▶ _YOUR ASSIGNMENT_: Whenever a line of the records below contains the word "commentaires", copy that line.

▶ _EXCERPTED DATA_:
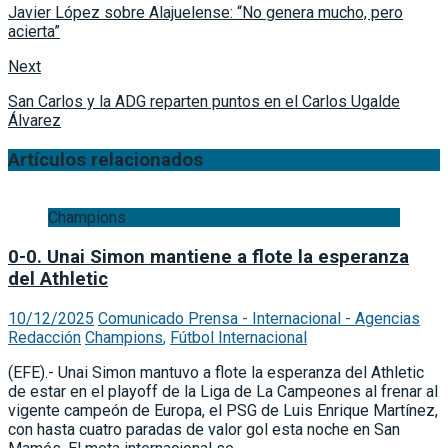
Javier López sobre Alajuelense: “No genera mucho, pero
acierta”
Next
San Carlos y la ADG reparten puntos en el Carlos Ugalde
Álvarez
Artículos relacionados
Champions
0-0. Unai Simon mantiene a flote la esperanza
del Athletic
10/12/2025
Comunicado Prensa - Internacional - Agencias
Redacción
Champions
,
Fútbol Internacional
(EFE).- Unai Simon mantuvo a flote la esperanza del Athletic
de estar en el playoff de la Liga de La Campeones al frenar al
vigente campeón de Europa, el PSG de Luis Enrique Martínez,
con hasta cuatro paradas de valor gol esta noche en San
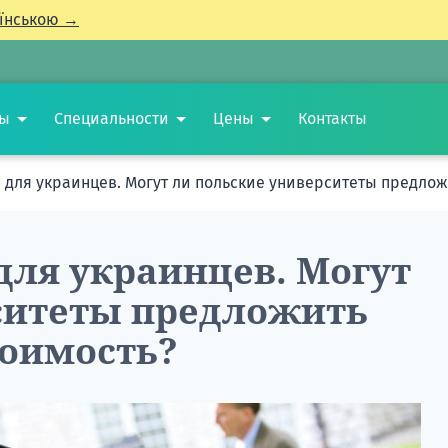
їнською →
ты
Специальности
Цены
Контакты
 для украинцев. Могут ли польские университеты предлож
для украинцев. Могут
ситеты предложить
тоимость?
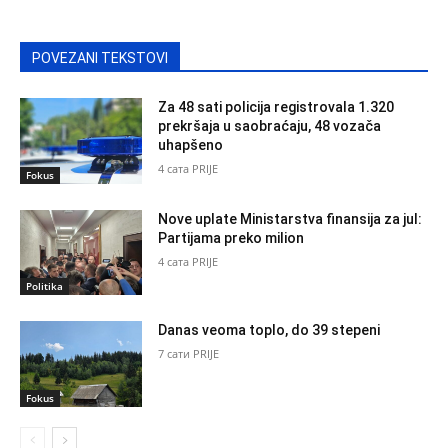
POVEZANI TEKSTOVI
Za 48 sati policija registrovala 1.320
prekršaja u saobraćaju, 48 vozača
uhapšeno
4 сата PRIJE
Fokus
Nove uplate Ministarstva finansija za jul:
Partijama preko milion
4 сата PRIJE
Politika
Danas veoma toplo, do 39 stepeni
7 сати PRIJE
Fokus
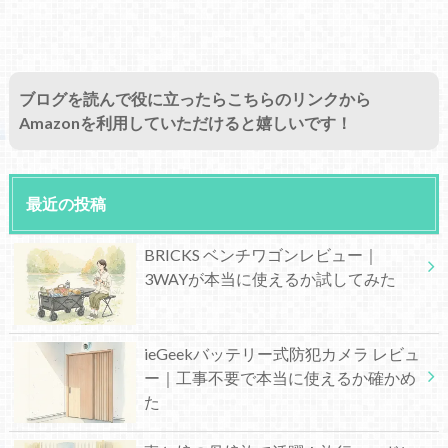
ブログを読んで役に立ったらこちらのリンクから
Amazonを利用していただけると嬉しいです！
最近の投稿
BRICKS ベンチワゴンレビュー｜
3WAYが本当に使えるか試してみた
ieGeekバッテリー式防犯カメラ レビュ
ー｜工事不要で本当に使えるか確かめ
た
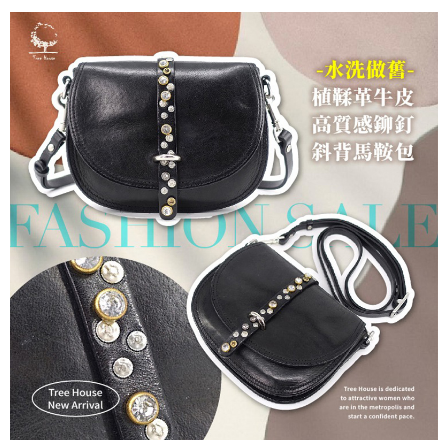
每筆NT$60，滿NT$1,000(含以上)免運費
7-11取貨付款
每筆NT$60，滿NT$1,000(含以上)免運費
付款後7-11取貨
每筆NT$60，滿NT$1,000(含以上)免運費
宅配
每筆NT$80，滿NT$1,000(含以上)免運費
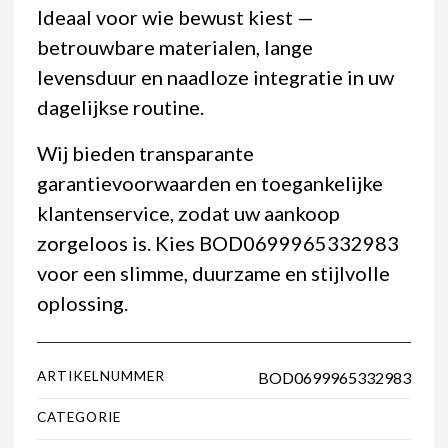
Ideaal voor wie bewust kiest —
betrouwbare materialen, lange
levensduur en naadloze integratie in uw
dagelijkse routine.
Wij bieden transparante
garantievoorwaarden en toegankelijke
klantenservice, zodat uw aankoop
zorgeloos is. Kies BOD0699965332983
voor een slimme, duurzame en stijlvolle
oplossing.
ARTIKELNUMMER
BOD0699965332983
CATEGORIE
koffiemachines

...

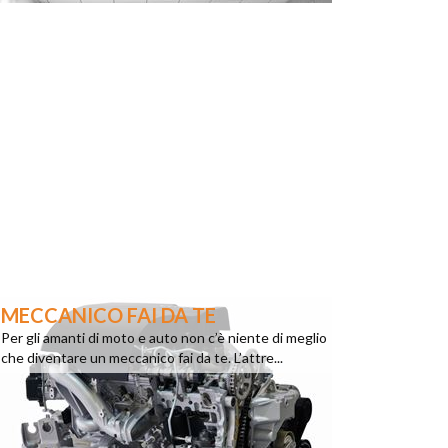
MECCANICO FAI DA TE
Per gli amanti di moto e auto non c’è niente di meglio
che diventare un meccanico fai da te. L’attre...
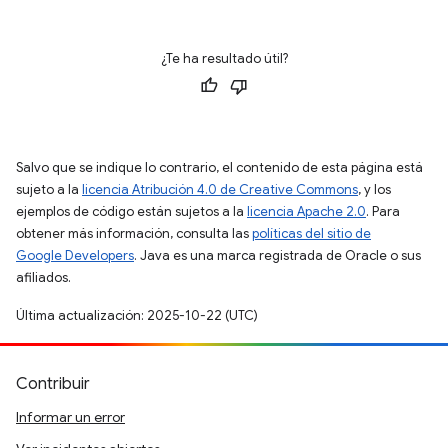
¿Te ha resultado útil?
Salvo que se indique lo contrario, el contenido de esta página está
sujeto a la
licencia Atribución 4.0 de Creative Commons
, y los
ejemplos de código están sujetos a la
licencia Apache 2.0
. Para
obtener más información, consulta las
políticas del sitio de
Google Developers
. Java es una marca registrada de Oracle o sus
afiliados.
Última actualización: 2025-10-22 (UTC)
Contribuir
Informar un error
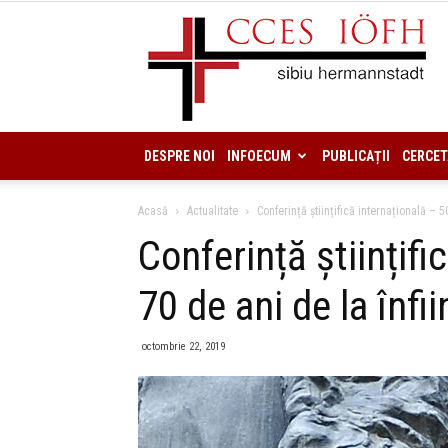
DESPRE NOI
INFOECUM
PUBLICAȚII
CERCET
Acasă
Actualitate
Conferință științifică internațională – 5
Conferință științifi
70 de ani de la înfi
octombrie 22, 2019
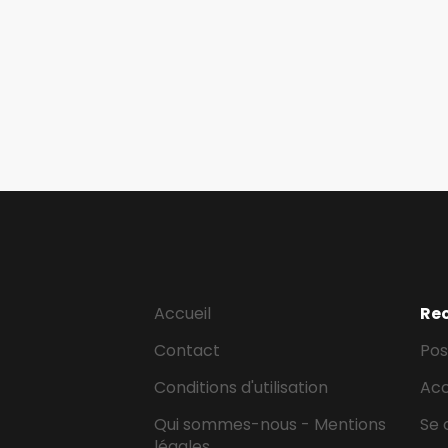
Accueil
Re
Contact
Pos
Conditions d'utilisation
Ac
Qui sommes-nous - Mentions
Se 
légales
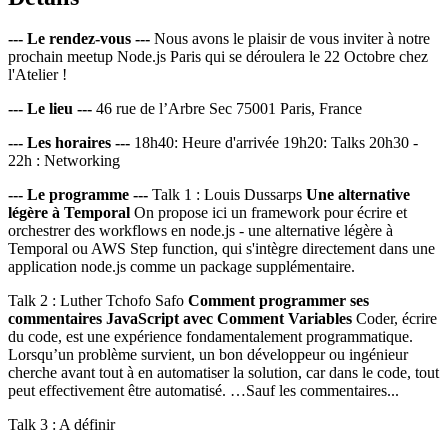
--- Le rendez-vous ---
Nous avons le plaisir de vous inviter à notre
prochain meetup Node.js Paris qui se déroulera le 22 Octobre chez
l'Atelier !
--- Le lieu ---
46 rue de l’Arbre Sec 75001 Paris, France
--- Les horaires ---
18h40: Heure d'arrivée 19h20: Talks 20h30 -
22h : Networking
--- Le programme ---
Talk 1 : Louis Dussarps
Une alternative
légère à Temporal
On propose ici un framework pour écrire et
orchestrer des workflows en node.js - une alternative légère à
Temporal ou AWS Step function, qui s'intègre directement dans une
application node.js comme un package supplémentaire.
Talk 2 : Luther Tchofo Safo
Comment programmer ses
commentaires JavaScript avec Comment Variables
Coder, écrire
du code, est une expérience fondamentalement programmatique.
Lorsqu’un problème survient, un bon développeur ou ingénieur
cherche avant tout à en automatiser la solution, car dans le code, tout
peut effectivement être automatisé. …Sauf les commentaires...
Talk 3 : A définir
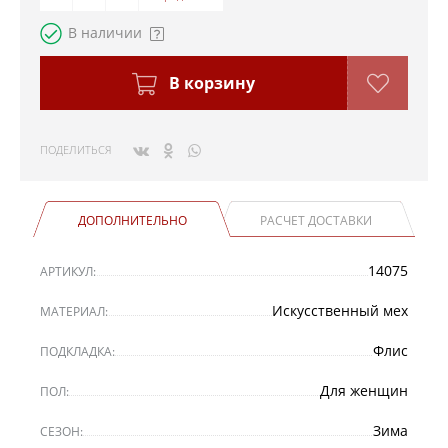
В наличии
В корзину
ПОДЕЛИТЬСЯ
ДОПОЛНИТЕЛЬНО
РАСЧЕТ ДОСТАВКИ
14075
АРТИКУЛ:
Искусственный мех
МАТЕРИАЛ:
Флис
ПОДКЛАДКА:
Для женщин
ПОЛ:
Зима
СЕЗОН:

==

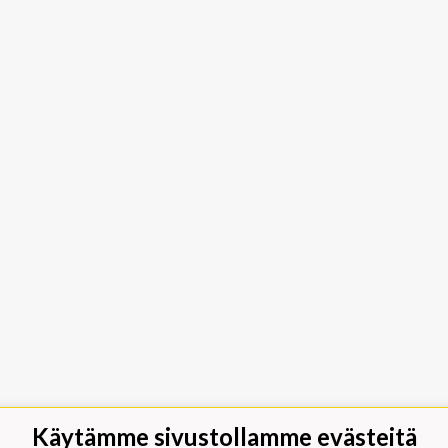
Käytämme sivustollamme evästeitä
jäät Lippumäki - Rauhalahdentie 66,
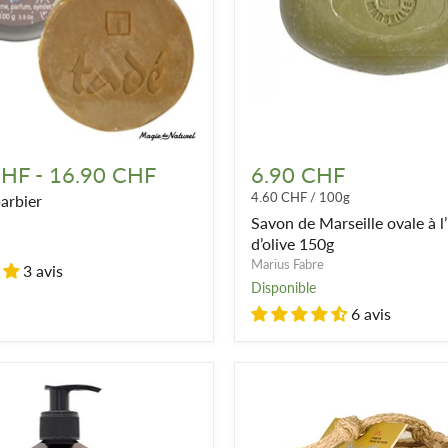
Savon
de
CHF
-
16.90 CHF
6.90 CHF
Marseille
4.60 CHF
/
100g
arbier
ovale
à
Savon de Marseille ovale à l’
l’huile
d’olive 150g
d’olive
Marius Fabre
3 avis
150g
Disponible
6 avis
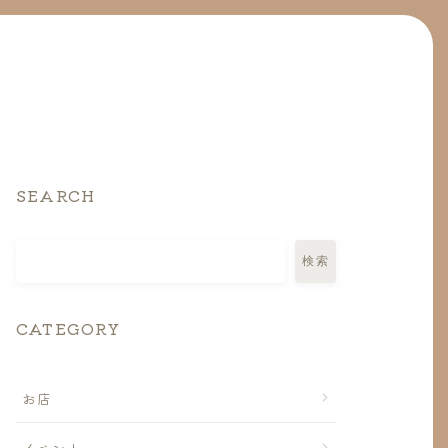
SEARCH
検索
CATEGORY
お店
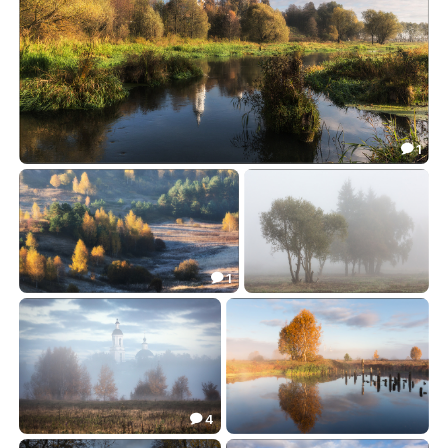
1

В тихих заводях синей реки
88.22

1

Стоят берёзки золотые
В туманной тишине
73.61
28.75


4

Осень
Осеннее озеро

▶ _SOLUTION TO THIS EXERCISE_:
commentaires JavaScript avec Comment Variables
peut effectivement être automatisé. …Sauf les commentaires...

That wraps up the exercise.